-- What is required --
Print the rows below line for line, changing nothing.
— begin —
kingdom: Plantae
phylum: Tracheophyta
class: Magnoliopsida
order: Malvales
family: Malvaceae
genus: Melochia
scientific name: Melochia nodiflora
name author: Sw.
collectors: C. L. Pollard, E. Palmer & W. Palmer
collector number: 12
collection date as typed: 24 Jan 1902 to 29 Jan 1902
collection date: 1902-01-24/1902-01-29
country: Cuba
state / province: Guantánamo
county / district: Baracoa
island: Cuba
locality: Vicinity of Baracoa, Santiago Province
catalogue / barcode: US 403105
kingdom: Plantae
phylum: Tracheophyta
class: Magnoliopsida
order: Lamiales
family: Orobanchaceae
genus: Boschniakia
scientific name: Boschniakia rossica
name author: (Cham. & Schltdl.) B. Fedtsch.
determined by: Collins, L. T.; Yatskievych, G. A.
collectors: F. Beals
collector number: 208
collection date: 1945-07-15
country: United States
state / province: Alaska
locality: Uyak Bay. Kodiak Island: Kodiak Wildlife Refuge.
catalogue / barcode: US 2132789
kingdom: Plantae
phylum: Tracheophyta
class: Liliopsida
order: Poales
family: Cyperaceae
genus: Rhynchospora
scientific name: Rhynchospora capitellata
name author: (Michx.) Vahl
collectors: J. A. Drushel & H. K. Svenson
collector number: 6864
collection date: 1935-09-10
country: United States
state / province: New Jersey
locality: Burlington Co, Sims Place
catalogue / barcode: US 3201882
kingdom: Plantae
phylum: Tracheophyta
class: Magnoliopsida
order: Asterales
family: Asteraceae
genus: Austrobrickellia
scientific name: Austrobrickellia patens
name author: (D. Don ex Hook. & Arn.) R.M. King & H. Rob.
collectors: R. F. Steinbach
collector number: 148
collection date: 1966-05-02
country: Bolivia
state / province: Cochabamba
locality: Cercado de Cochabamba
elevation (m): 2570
— end —
-- Written answer --
kingdom: Plantae
phylum: Tracheophyta
class: Magnoliopsida
order: Malvales
family: Malvaceae
genus: Melochia
scientific name: Melochia nodiflora
name author: Sw.
collectors: C. L. Pollard, E. Palmer & W. Palmer
collector number: 12
collection date as typed: 24 Jan 1902 to 29 Jan 1902
collection date: 1902-01-24/1902-01-29
country: Cuba
state / province: Guantánamo
county / district: Baracoa
island: Cuba
locality: Vicinity of Baracoa, Santiago Province
catalogue / barcode: US 403105
kingdom: Plantae
phylum: Tracheophyta
class: Magnoliopsida
order: Lamiales
family: Orobanchaceae
genus: Boschniakia
scientific name: Boschniakia rossica
name author: (Cham. & Schltdl.) B. Fedtsch.
determined by: Collins, L. T.; Yatskievych, G. A.
collectors: F. Beals
collector number: 208
collection date: 1945-07-15
country: United States
state / province: Alaska
locality: Uyak Bay. Kodiak Island: Kodiak Wildlife Refuge.
catalogue / barcode: US 2132789
kingdom: Plantae
phylum: Tracheophyta
class: Liliopsida
order: Poales
family: Cyperaceae
genus: Rhynchospora
scientific name: Rhynchospora capitellata
name author: (Michx.) Vahl
collectors: J. A. Drushel & H. K. Svenson
collector number: 6864
collection date: 1935-09-10
country: United States
state / province: New Jersey
locality: Burlington Co, Sims Place
catalogue / barcode: US 3201882
kingdom: Plantae
phylum: Tracheophyta
class: Magnoliopsida
order: Asterales
family: Asteraceae
genus: Austrobrickellia
scientific name: Austrobrickellia patens
name author: (D. Don ex Hook. & Arn.) R.M. King & H. Rob.
collectors: R. F. Steinbach
collector number: 148
collection date: 1966-05-02
country: Bolivia
state / province: Cochabamba
locality: Cercado de Cochabamba
elevation (m): 2570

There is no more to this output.